Mitch continues to nervously check his emails. The fire is within a quarter mile of the brewery, he tells us. His relative calm impresses me. Worry trousers me would have struggled to follow the conversation. Or speak coherently. Hell, I struggle to speak coherently at the best of times. Or listen properly, my family would say. Bit of an attention deficit on my side.

Mitch gets a phone call: police have ordered the evacuation of the brewery. His meal finished, he hurries off.

This what had been happening around the brewery:



The sequence ends when the brewery was evacuated.

I'll leave you with those frightening images. Next time I'll be doing my hop thing before roasting at gas mark nine for two hours in the garden.

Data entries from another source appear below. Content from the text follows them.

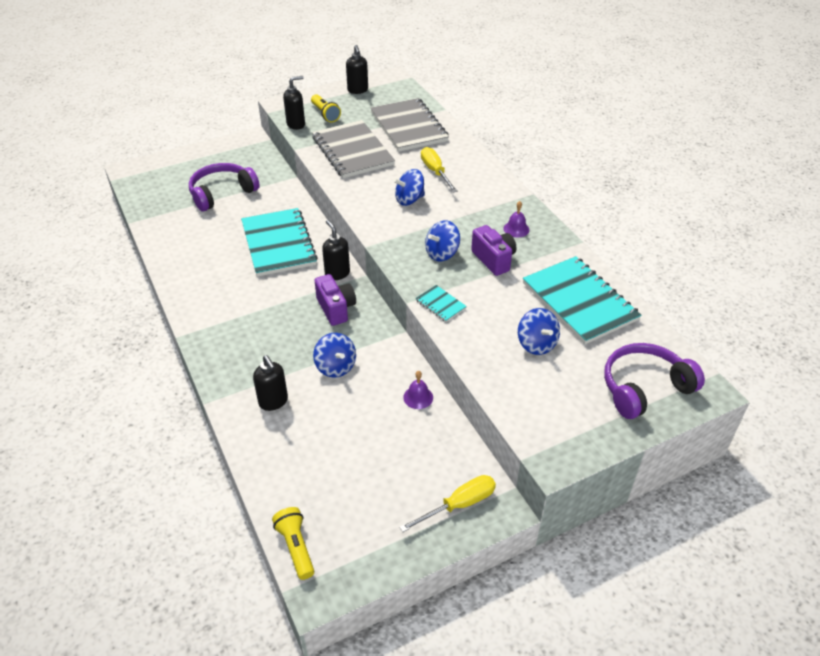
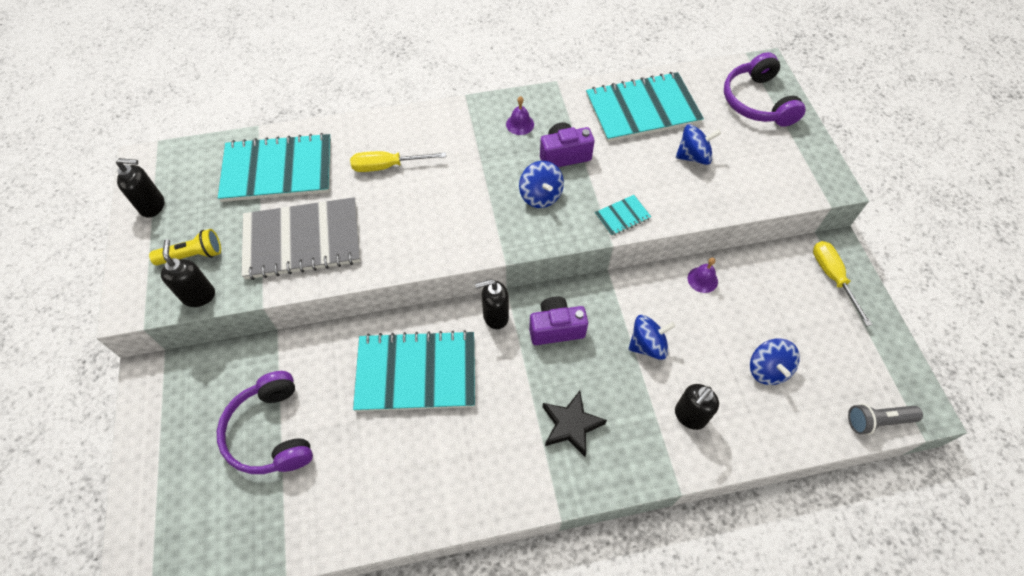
camera: 75 degrees left, 15 degrees up
(252, 330) = (571, 425): none -> black star
(273, 402) = (689, 416): black soap dispenser -> black soap dispenser turned 150 degrees clockwise
(296, 547) = (877, 421): yellow flashlight -> grey flashlight
(409, 127) = (278, 170): grey notebook -> turquoise notebook
(409, 199) = (432, 203): blue spinning top -> blue spinning top (767, 369)

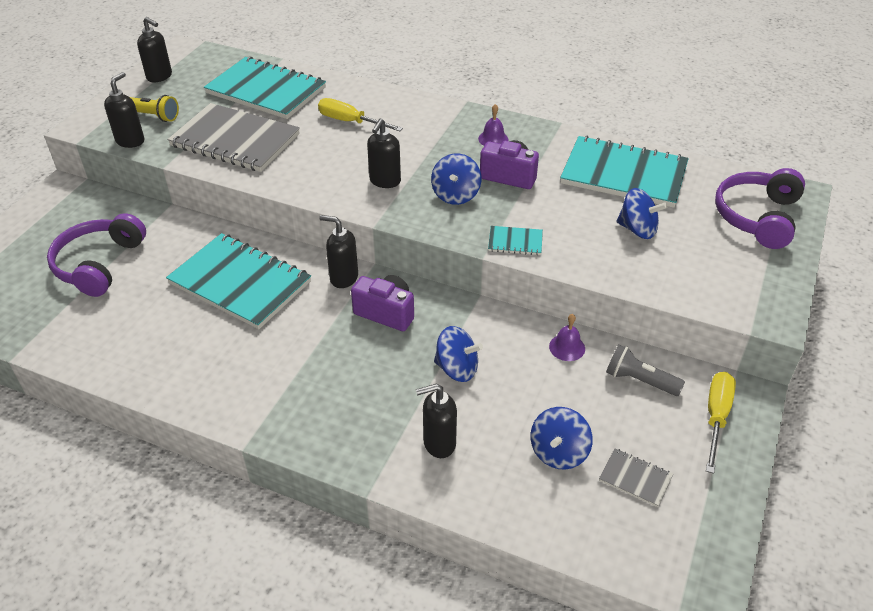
camera: 35 degrees right, 15 degrees down
(473, 213) = (385, 181): none -> black soap dispenser
(571, 425) = (324, 388): black star -> none
(826, 357) = (635, 478): none -> grey notebook
(877, 421) = (637, 564): grey flashlight -> grey flashlight (639, 380)

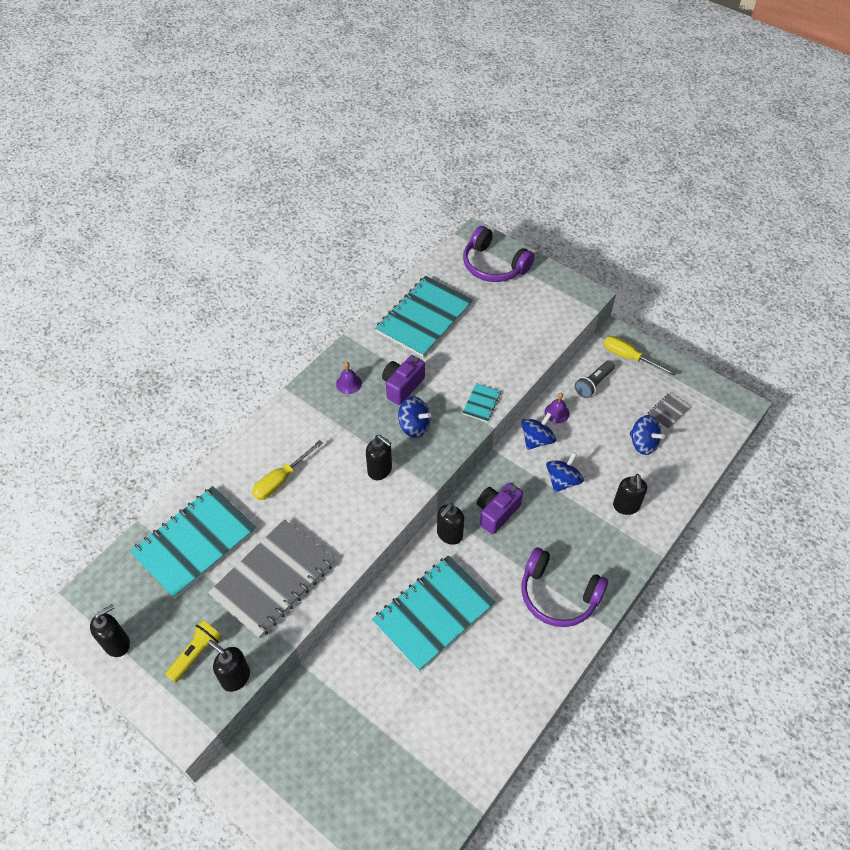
camera: 75 degrees left, 10 degrees up
(99, 264) = (373, 733): purple headphones -> purple headphones (558, 595)
(637, 229) = (488, 331): blue spinning top -> blue spinning top (537, 440)

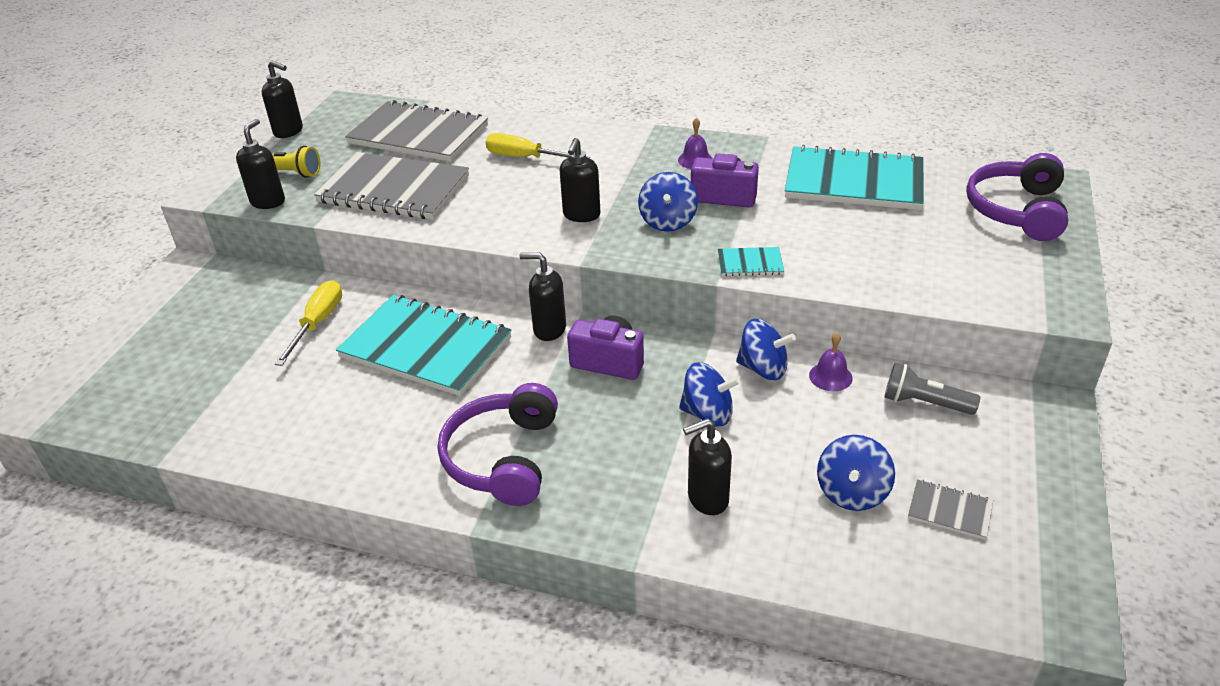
camera: 70 degrees right, 15 degrees down
(195, 542) = (419, 135): turquoise notebook -> grey notebook
(629, 357) = (1023, 433): yellow screwdriver -> yellow screwdriver (318, 323)

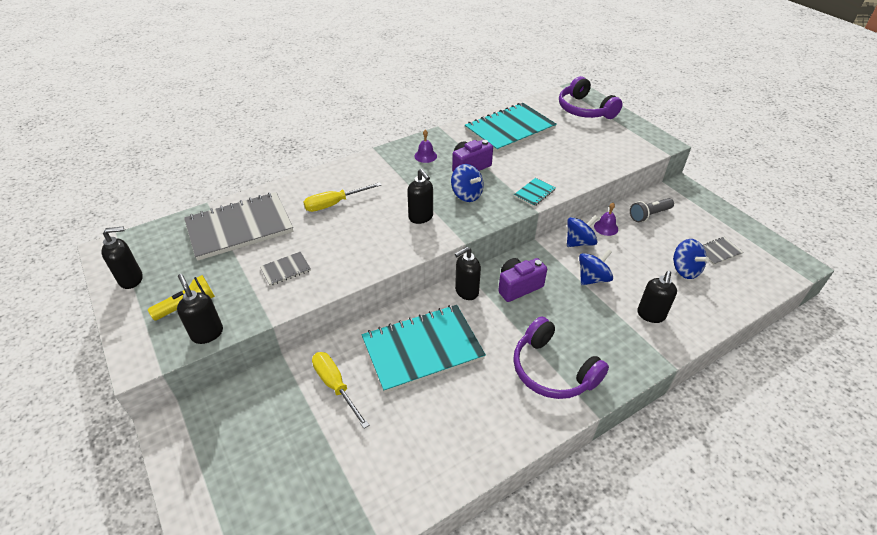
camera: 50 degrees left, 5 degrees up
(394, 189) = (286, 270): grey notebook -> grey notebook, size x0.42

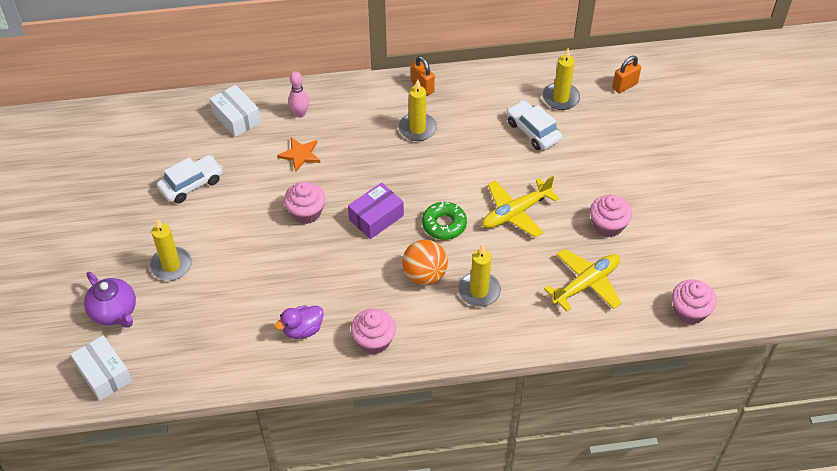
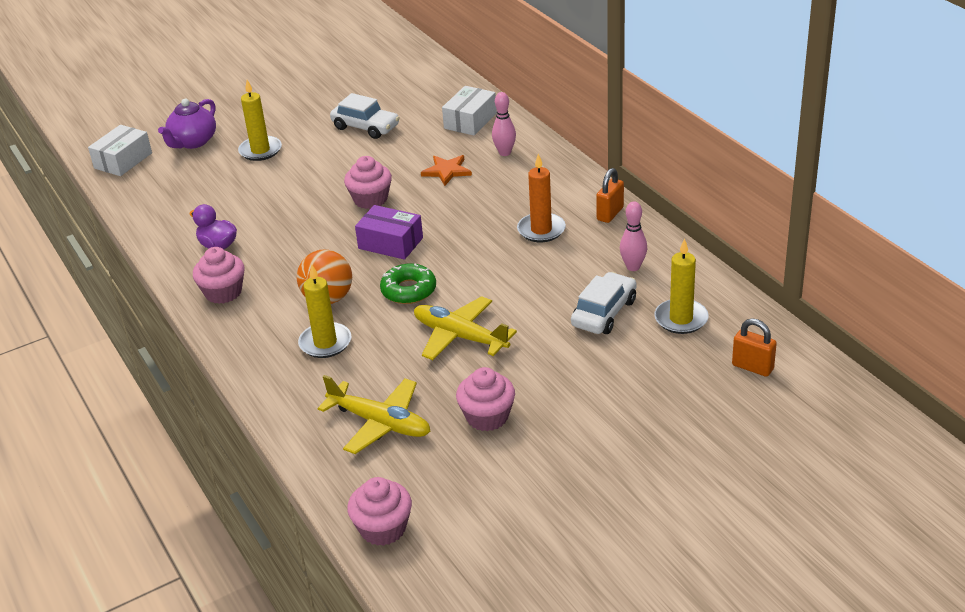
camera: 70 degrees right, 15 degrees down
(417, 129) = (541, 230): yellow candle -> orange candle
(492, 99) = (633, 267): none -> pink bowling pin

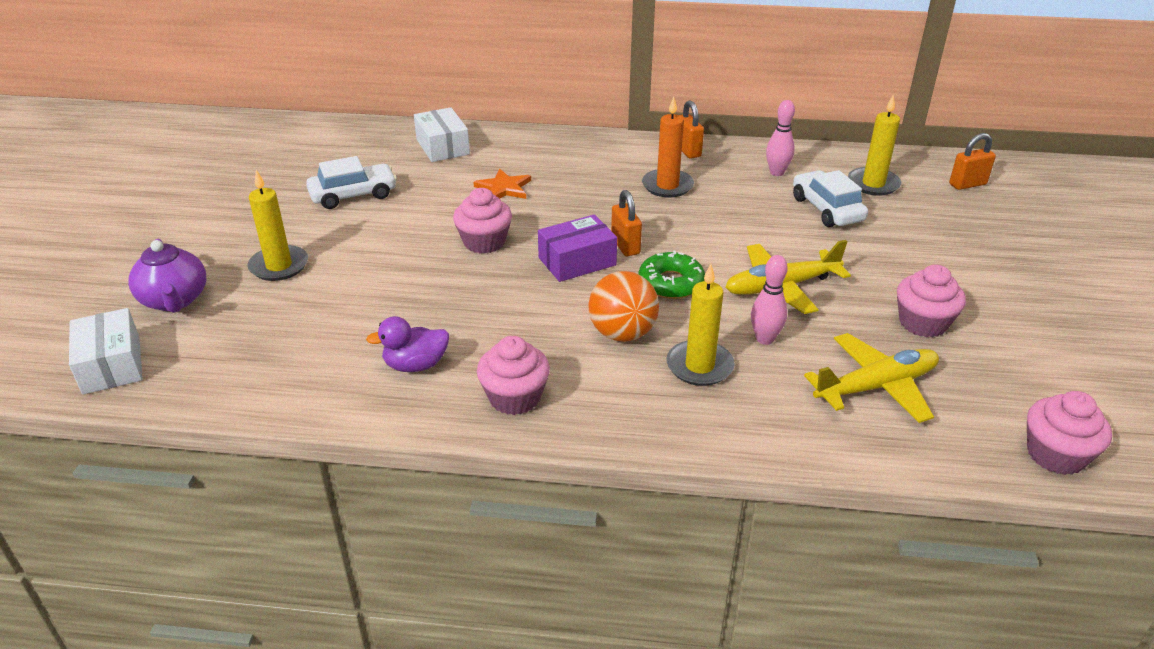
camera: 55 degrees left, 0 degrees up
(433, 252) = (625, 246): none -> orange padlock
(504, 153) = (522, 153): pink bowling pin -> pink bowling pin (765, 339)

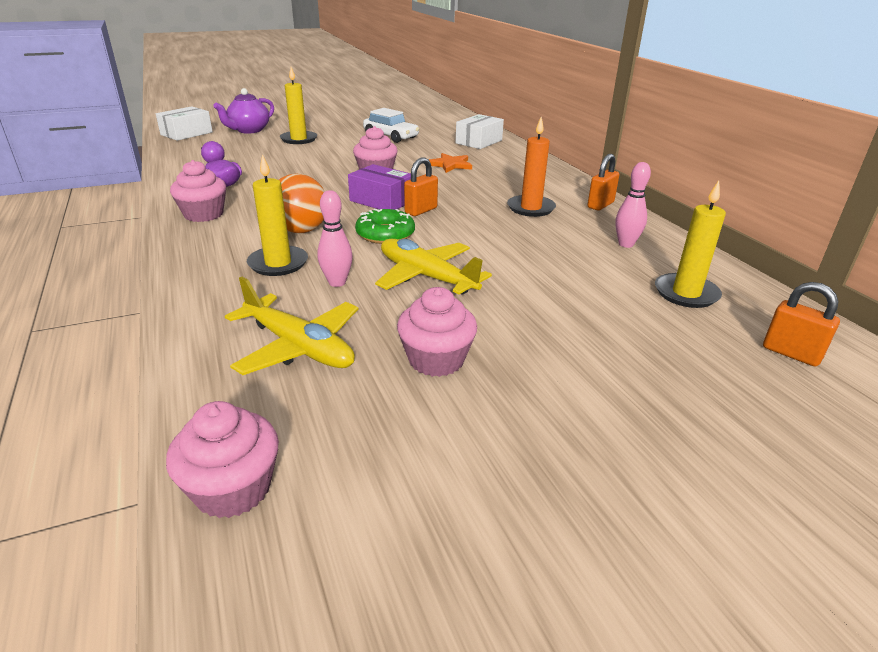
camera: 60 degrees right, 5 degrees down
(826, 209) = (594, 277): white car -> none

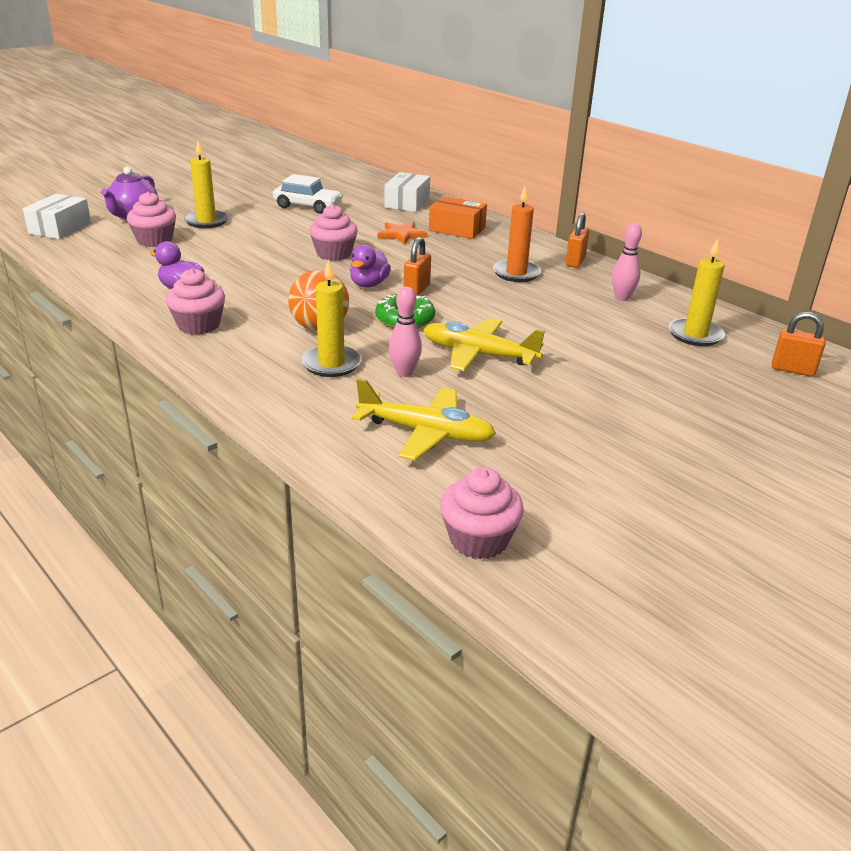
camera: 20 degrees left, 0 degrees up
(382, 201) = (369, 284): purple box -> purple duck
(436, 360) = (545, 422): pink cupcake -> pink cupcake (155, 240)
(505, 166) = (457, 229): none -> orange box

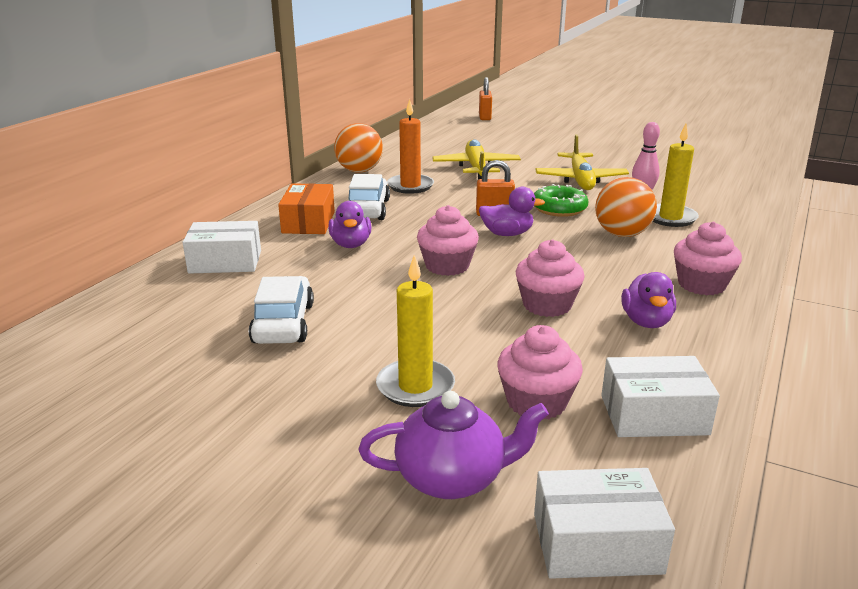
camera: 110 degrees left, 5 degrees down
(103, 261) = (654, 415): none -> white box
(401, 234) = (351, 244): orange star -> purple duck
(426, 433) = (701, 179): yellow plane -> yellow plane (476, 168)
(468, 249) = (367, 209): none -> white car
(478, 539) = (765, 158): pink cupcake -> pink cupcake (547, 305)
(575, 262) = (359, 171): orange padlock -> orange ball
(622, 298) = (423, 153): pink bowling pin -> none
(695, 335) = (464, 135): yellow candle -> none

* Grant tells me the beer is called Trading Co. EIPA and the hops are Admiral, a newish British variety.



Stone Liberty Station
2816 Historic Decatur Rd #116‎,
San Diego, CA 92106
http://www.stonelibertys


ChuckAlek Independent Brewers
2330 Main St, Suite C
Ramona, CA 92065
http://www.chuckalek.com/










Apologies for the lack of photos of the brewhouse. I somehow forgot to take any.

1 comment:

BrianW said...

I was at Stone this past weekend and the first beer I ordered was your EIP. It was a lot more roasty and a lot less hoppy than the Pretty Things EIP. Given the whole San Diego/West Coast IPA reputation, I was totally expecting the opposite. But it was still very tasty.